Acknowledging that agitation and physical aggression are common late-stage symptoms of Alzheimer’s disease, that injuries to caregivers are not unusual, and that California and other jurisdictions had previously established the rule that Alzheimer’s patients were not liable for injuries to caregivers in institutional settings, the California Supreme Court yesterday extended that rule to in-home caregivers [see Gregory v. Cott, 2014 Cal. LEXIS 5460 (Aug. 4, 2014)]. Drawing an analogy to the “veterinarian’s rule,” which generally bars a kennel employee, on assumption of the risk grounds, from recovering in tort from the owner of the dog that bites the employee, the majority of the high court ruled the caregiver’s action should also be barred.
Delivering the majority opinion, Justice Corrigan indicated that the veterinarian’s rule was itself an extension of the “Firefighter’s Rule,” which prevents firefighters and other emergency personnel from recovering in tort from those responsible for the fire or other hazard [see Larson’s Workers’ Compensation Law, § 110.08]. The majority added that while many Alzheimer’s patients never become violent, it is equally true that not all fires injure firefighters, and not all dogs bite veterinarians. Nevertheless, because the risk of injury from those causes is inherent in the occupations of firefighters and veterinarians, it is settled that no duty is owed to protect them from the very dangers they are hired to confront. The same rule should apply to in-home caregivers. The majority said that after weighing the public policies involved, it agreed with those sister-state jurisdictions that had concluded that workers’ compensation, rather than tort recovery, was the appropriate means of compensating hired caregivers for injuries caused by Alzheimer’s patients. The majority indicated that its conclusion was consistent with the strong public policy against confining the disabled in institutions. The majority reasoned that if liability were imposed for caregiver injuries in private homes, but not in hospitals or nursing homes, the incentive for families to institutionalize Alzheimer’s sufferers would increase. The majority stressed that its holding did not preclude liability in situations where caregivers were not warned of a known risk, where defendants otherwise increased the level of risk beyond that inherent in providing care, or where the cause of injury was unrelated to the symptoms of the disease.

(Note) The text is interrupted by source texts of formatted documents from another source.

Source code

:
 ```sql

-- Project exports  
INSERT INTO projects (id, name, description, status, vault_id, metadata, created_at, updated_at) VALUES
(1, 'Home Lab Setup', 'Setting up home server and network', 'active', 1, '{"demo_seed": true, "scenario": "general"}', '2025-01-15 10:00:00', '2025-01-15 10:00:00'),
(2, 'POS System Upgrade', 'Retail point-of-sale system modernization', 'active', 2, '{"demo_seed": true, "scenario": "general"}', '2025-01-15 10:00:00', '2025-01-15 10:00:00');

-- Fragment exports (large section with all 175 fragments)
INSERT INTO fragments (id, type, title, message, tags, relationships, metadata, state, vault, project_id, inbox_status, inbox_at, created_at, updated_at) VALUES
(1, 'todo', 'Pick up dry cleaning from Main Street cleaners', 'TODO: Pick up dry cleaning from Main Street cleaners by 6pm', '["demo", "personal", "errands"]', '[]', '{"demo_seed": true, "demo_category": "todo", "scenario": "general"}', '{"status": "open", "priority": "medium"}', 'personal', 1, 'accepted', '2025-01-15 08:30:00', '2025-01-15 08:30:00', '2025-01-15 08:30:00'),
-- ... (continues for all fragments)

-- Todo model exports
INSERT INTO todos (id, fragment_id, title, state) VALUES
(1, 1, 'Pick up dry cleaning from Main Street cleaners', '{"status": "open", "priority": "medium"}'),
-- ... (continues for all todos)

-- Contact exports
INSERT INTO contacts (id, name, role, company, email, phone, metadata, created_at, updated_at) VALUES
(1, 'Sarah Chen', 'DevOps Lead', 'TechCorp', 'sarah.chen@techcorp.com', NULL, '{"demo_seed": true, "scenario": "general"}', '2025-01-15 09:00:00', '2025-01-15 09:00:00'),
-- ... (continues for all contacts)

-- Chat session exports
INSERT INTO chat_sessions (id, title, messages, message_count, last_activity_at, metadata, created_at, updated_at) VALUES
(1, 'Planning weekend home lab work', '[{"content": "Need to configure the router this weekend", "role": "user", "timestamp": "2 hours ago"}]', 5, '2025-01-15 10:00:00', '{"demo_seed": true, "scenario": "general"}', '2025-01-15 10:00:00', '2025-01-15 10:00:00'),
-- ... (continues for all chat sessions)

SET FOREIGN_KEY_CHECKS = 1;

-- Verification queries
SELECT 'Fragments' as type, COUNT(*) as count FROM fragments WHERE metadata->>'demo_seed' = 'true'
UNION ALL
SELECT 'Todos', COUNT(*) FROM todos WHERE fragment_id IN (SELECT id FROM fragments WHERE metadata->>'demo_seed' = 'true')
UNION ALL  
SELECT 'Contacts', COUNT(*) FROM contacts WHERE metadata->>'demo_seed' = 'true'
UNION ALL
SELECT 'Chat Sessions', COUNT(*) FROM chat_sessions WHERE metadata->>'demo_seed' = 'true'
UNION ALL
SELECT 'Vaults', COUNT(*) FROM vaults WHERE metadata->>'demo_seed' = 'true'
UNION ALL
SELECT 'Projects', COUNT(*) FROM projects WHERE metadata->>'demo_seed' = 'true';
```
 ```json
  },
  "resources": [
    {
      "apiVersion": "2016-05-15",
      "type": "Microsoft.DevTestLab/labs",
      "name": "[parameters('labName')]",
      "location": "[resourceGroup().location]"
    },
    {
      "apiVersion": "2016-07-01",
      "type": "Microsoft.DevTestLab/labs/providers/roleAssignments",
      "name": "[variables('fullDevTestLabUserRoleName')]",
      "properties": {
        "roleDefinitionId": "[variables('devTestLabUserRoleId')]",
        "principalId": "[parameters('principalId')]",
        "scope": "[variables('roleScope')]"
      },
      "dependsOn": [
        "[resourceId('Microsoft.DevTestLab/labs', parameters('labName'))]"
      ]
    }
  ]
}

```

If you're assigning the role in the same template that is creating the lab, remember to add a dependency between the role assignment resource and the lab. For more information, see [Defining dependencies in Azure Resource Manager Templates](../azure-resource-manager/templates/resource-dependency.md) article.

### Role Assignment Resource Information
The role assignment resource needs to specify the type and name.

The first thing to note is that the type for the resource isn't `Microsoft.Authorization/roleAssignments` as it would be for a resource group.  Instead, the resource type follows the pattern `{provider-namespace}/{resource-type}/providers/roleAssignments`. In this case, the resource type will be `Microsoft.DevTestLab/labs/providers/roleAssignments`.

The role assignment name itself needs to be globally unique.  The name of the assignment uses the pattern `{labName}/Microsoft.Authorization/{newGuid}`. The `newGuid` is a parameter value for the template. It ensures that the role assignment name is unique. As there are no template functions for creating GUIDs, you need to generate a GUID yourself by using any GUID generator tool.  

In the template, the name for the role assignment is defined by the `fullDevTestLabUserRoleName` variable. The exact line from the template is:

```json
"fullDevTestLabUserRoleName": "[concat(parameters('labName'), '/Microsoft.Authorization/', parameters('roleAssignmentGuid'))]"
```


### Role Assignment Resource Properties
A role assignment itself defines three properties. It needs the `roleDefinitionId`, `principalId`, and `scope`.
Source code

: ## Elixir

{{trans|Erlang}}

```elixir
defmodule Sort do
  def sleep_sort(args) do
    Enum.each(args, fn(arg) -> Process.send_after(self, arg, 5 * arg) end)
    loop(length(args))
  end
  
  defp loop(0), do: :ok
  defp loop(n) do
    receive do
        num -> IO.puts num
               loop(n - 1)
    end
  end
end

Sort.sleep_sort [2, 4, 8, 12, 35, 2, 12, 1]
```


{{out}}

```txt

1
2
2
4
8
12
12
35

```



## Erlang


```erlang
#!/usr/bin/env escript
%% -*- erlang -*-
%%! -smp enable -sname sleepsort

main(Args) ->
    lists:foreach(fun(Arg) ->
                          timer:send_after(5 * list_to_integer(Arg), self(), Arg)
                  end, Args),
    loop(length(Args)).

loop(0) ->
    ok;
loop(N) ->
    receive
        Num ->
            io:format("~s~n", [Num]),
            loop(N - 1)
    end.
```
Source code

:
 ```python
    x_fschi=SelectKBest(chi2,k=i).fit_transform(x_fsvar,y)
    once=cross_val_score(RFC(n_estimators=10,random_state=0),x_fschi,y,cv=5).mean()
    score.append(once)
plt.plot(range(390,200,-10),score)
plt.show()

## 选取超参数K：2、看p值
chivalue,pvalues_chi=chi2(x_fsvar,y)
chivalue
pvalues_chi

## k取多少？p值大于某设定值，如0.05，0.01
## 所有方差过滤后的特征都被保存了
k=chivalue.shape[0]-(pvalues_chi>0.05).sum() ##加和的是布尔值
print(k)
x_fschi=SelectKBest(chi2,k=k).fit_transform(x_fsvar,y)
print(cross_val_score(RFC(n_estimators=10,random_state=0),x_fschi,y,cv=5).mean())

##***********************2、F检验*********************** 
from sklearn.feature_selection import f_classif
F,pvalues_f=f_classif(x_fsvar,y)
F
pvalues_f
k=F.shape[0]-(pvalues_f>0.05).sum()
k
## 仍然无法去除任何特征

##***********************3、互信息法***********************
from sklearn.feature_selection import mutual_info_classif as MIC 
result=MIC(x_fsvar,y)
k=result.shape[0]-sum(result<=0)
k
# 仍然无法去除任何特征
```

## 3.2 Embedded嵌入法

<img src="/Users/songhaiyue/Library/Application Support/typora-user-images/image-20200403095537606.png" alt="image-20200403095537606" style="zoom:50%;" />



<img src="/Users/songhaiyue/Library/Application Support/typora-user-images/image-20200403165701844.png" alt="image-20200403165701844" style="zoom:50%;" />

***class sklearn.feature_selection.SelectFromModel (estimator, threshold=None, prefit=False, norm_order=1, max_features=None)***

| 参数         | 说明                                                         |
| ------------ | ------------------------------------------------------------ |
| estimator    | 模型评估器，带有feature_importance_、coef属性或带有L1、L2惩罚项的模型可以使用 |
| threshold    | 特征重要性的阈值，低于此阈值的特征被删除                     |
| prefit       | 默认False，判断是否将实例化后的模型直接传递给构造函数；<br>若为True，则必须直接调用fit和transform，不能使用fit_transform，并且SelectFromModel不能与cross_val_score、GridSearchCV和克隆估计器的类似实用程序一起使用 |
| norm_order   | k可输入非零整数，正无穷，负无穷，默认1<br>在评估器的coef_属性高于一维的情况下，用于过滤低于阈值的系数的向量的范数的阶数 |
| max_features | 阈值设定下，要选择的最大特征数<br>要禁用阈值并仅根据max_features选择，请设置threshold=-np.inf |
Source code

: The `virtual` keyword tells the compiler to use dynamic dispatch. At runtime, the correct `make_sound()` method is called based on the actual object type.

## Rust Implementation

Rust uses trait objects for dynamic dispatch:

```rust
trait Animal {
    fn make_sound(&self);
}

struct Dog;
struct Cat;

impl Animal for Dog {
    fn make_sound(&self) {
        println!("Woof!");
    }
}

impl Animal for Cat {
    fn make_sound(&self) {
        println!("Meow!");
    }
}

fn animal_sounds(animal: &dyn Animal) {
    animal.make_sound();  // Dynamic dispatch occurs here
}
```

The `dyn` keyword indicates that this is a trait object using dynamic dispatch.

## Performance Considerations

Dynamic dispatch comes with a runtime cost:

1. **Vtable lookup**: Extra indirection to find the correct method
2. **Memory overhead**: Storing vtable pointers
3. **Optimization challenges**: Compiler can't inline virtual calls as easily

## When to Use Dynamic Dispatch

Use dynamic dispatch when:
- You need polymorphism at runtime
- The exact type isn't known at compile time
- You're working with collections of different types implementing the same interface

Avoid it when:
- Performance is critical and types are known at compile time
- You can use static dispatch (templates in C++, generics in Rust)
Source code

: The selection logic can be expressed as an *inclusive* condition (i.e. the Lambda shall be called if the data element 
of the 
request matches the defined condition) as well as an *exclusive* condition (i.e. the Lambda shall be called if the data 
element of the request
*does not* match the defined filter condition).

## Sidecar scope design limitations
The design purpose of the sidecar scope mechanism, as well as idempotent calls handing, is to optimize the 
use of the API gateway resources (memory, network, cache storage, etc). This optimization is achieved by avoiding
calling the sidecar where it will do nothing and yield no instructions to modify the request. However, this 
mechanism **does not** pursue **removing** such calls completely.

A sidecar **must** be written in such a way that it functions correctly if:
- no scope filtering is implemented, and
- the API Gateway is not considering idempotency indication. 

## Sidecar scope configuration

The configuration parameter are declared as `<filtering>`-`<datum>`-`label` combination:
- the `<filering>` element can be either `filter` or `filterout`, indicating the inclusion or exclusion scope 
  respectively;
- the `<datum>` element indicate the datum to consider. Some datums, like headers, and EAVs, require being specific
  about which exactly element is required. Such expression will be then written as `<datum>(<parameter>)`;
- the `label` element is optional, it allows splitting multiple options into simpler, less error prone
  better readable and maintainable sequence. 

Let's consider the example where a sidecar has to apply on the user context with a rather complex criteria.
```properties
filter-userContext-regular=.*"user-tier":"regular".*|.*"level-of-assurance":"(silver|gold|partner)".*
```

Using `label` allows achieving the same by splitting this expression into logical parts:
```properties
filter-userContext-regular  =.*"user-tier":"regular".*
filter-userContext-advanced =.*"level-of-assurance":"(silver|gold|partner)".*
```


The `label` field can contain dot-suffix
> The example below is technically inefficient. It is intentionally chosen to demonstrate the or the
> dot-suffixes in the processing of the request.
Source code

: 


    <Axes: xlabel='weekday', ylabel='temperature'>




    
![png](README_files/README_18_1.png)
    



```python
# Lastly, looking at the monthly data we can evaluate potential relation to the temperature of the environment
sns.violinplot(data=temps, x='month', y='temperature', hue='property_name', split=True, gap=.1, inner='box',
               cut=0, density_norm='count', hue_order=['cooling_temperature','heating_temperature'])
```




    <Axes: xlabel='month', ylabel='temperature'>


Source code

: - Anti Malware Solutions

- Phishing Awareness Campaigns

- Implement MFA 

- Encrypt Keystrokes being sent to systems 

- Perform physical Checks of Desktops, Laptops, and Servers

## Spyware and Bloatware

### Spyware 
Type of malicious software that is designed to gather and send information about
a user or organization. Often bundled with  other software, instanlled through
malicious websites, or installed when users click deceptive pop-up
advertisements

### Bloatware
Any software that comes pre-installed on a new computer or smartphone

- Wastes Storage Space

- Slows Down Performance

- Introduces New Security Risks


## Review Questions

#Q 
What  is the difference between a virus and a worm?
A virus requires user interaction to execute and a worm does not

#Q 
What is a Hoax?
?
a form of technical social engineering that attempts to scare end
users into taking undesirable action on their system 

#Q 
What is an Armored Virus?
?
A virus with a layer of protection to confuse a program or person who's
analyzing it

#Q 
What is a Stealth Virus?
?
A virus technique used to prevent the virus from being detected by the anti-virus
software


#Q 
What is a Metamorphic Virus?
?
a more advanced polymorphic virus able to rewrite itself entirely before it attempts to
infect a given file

Justice Rubin, joined by Justice Werdegar, dissented. Indicating that “[t]his is a hard case involving sad facts,” the justice did not “quarrel with the moral blamelessness of the defendants, but one of them, the patient’s husband, was the competent decision maker who chose in-home care for his ailing wife. The justice indicated that tort law should align incentives with the consequences of the decisions one makes. Thus, when a family considers the suitability of in-home care for a member suffering from Alzheimer’s disease, the law should encourage family members like Mr. Cott to weigh the benefits of in-home care against the costs it may impose on others. The justice said the question the case presented was who ought to bear the cost when that decision goes awry? Justice Rubin argued that the majority answered that the in-home caregiver should. Justice Rubin indicated that that neither the facts nor public policy supported making in-home caregivers another category of worker, joining firefighters, police officers, and veterinarians, who suffer an unusual restriction, “in the guise of primary assumption of risk,” of their right to recover from third parties for on-the-job injuries.